With over one billion views on TikTok, the hashtag ‘Roman Empire’ has become the app’s most recent trend. The videos are aimed at asking men ‘how often’ they think of the Roman Empire. Some people have even tried to explain the obscure trend.
When we think of social media trends, what comes to mind? Hard to achieve aesthetics or silly dances? debating how to talk about a takeaway? Never did I think that the latest trend to flood the FYP would be about the ‘Roman Empire’ and its relevance today.
Since the beginning of September, TikTok ‘for you pages’ have been filled with videos of women asking their male counterparts, “How often do you think about The Roman Empire?” While it might seem like a weird question, the answers might surprise you.
Why The Roman Empire?
Easy! The Roman Empire is infamous for its need to conquer.
So, let’s break it down with a small history lesson. In 31BC Augustus Caesar proclaimed himself the first emperor of The Roman Empire, which eventually ended in 1453CE. And in classic Roman nature, the years between the rise and fall were filled with pillaging and conquering.
Matching their genetic disposition to protect and explore.
According to Mary Beard (British scholar of Ancient Rome), this is what men think back to. A time when they were leaders, saviors, and breadwinners. A time when they could conquer and explore rather than work a nine-to-five and go home to the kids.
Comments on the video further explore why men think about the Roman Empire. WIth user @John-Paul stated, “it’s a yearning for brotherhood and order, a time of major progression.”
The trend isn’t a wish for things to change, no. It is, however, a reflection of what has been.
And these feelings haven’t formed from thin air. Just look at some of the movies aimed at men in the last two decades. In 2000, Russell Crowe starred as a 180AD leader of the Roman Army in the “Gladiator.” Which is expecting a sequel in November 2024.
Another quick search reveals “300.” Starring Gerard Butler, the 2006 release focuses on leader Leonidas I childhood to leadership through the Spartan Doctrine. While not revolving around the Roman Empire, similarities are clear.
And there are plenty more films, television shows and books that encourage the ideas behind the Roman Empire.
Don’t get me wrong, I am not condoning a toxic masculine trait of ‘we must pillage and slaughter to be happy,’ but genetically, men were designed to protect. They did so for thousands of years. So, the idea that they think of a time so infamous isn’t really out of reach.
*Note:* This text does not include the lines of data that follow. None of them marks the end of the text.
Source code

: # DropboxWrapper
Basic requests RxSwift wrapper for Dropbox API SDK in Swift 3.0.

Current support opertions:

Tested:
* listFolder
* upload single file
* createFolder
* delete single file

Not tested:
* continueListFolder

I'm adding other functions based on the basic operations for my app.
The trend itself is pretty simple, and all of the videos have the same format. A woman asks her partner, “how often do you think about the Roman Empire?” He looks over and admits a number higher than any of us would expect without flinching. Many men admit to thinking about it multiple times a day to at least once a week.
And if you look closely at these videos, you can uncover one simple factor. Most of these men seem completely comfortable with the women they’re talking to. Most of them are in healthy long-term relationships. Meaning that they don’t ‘control these women’ or have any specific power over them. Most are comfortable modern-day men, thinking back to a time when life was different.
When men would forage and fight. Now, they just jump in the car and go to the supermarket.
The trend has uncovered a truth that society tends to ignore. The idea is that the past is still worthy of thought. The way people used to live might be different, but we had to start somewhere.
Even Twitter has jumped onto the trend.
Don’t panic, though. This trend isn’t just for men.
What Is Your Roman Empire?
Men aren’t the only ones with a ‘Roman Empire’. After the growing popularity of the trend, smaller variations began to circulate the app. Many of them show that women have their own variation of thought, like that of the empire.
“This is my Roman Empire” is under the same hashtag of ‘Roman Empire’, as the primary trend. Which includes many different ideas of a woman’s thoughts.
Historical romance is one of the main elements of the videos, with women using images and film clips to romanticize the early 1900s. While similar, the female version focuses on the romance and courtship of history. The way men would win over a strong-headed feminist with acts of affection and devotion. Something that women lack in the modern world, with men asking for nudes or letting the door shut on you after letting himself in.
Using film clips from Universal Pictures 2007 historical adaption “Atonement” and shots from Greta Gerwig’s “Little Women” from 2019.
Both versions of the trend explore the changes in society and how some elements of history seem far superior looking back now.
And then there are the memes.
Memeing The Roman Empire
This generation can’t do anything without turning it into a meme, and I love it!
The influx of jokes seems like the best part of the trend, with users adding any meme they can find to fit the theme of ‘The Roman Empire’. Yes, some of them are a stretch, but the subcategories that the trend has reached are extraordinary.
With memes surrounding British Politicians:
And even simple format memes that we see every day:
When it comes to the #RomanEmpire, there is plenty to see, but it won’t last long. So check out the trend now, before a new fad swaps it out for something new and fresh; possibly something modern.